Das OLG hat dies für die nachfolgend wiedergegebenen Äußerungen (siehe unten „Zitate“) verneint und damit eine Haftung des Hostproviders ausgeschlossen. Das Landgericht Frankfurt (Urteil vom 14.12.2022, 2-03 O 325/22) war noch anderer Ansicht gewesen. Der Streitwert wurde auf 30.000,00 Euro festgesetzt.
Zitate:
„1. „Hat der antisemitische Bürokrat C @(…) eine Nähe zur Pädophilie, weil C Kontakt mit einer ‚möglicherweise minderjährigen Asiatin‘ aufgenommen hat?“,
wenn dies geschieht wie in dem Beitrag 6 des Nutzers @A vom XX.XX.2022 um 18:36 Uhr ersichtlich:
(Von der Darstellung der nachfolgenden Abbildung wird abgesehen - die Red.)
2. „C @(…) war auf der Suche nach ‚einer minderjährigen Asiatin‘“,
„Duldet @(…) Cs sexuelles Fehlverhalten? Duldet Cs Frau D (…) sein sexuelles Fehlverhalten?.“,
wenn dies geschieht wie in dem Beitrag 4 von @A vom XX.XX.2022 um 21:34 Uhr ersichtlich:
(Von der Darstellung der nachfolgenden Abbildung wird abgesehen - die Red.)
3. „Kollegen von Cs Frau D sagen, dass C @(…) einen Seitensprung gemacht hat. Seitensprung war mit E“,
wenn dies geschieht wie in dem Beitrag 3 von @A vom XX.XX.2022 um 21:34 ersichtlich:
(Von der Darstellung der nachfolgenden Abbildung wird abgesehen - die Red.)
4. „Ich bekomme auch die ‚persönlichen Daten‘ von dem Pack der Antisemiten um @(…) C“,
„Ich kann die Namen der Antisemiten wie @(…) in meinem Artikel über Antisemitismus nennen“,
wenn dies geschieht wie in dem Beitrag 1 von @A vom XX.XX.2022 um 19:24 Uhr ersichtlich:
(Von der Darstellung der nachfolgenden Abbildung wird abgesehen - die Red.)

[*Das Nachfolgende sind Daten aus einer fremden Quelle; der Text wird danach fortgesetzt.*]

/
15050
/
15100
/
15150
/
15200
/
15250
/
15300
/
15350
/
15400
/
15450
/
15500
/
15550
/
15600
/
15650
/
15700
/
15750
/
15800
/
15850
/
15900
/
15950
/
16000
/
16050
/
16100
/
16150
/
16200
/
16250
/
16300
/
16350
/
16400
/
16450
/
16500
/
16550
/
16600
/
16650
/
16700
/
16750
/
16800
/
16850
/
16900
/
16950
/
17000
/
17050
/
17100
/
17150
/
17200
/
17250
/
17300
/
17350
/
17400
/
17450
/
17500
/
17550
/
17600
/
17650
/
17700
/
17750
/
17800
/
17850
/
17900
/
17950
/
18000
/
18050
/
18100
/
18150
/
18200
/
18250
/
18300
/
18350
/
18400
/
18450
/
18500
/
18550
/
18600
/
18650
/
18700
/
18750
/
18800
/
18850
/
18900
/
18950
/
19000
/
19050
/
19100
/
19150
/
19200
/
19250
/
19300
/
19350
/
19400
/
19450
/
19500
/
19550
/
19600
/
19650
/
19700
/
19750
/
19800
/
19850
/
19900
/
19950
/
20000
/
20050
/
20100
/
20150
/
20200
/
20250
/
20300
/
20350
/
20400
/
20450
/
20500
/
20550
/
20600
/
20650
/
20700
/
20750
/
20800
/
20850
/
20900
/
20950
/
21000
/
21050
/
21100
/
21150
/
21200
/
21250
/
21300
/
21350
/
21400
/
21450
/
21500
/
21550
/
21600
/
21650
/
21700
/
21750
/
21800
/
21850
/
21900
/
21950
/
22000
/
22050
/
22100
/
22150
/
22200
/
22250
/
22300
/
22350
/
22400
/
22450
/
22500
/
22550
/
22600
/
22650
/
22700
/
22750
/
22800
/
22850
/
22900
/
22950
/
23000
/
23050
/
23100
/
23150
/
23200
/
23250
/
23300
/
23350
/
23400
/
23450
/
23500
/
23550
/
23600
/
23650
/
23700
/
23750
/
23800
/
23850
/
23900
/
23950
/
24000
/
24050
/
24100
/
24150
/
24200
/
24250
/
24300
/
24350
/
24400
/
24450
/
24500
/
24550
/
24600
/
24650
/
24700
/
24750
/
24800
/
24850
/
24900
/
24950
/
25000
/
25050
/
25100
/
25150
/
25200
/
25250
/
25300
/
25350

5. „Das ist gut für mich und für dich als Antisemit und für das Pack von Antisemiten um @(…)“,
wenn dies geschieht wie in dem Beitrag 2 von @A vom XX.XX.2022 um 19:30 Uhr ersichtlich:
(Von der Darstellung der nachfolgenden Abbildung wird abgesehen - die Red.)“
Eigener Kommentar:
Bei der Auslegung lässt das OLG die Intention der zeitlich nach dem hier gegenständlichen Vorfall ergangenen EU-Verordnung 2022/2065 vom 19.10.2022 (siehe dazu vor allem Erwägungsgrund 50) leider außer Acht. Danach haftet der Hostprovider nach Art. 6 Abs. 1 der EU-VO nicht, wenn er keine tatsächliche Kenntnis von einer rechtswidrigen Tätigkeit oder rechtswidrigen Inhalten hat und sich in Bezug auf Schadenersatzansprüche auch keiner Tatsachen oder Umstände bewusst ist, aus denen eine rechtswidrige Tätigkeit oder rechtswidrige Inhalte offensichtlich hervorgeht. Wenn in diesem Zusammenhang das Gericht z.B. der Ansicht ist, dass der Antragsteller konkret dazu vorzutragen habe, dass es sich bei dem Antragsteller um den Antisemitismusbeauftragten des Landes Baden-Württemberg handele, verkennt und überspannt das Gericht m.E. die vom BGH für eine tatsächliche Kenntnis von Umständen aufgestellten Grundsätze und lässt die Wertung, die sich aus § 291 ZPO (offenkundige Tatsachen) – wohlgemerkt für die Gerichtsperspektive (!) – ergibt, unbeachtet. Wenn die oben im Einzelnen aufgeführten Rechtsverstöße, zu denen jeweils noch ergänzend Bildmaterial von Antragstellerseite vorgelegt wurde, nicht hinreichend konkret sind, werden die Anforderungen für den Vortrag einer Rechtsverletzung m.E. unzulässig überspannt. Will man es unfreundlicher formulieren, kann man auch von einem skandalösen Urteil sprechen.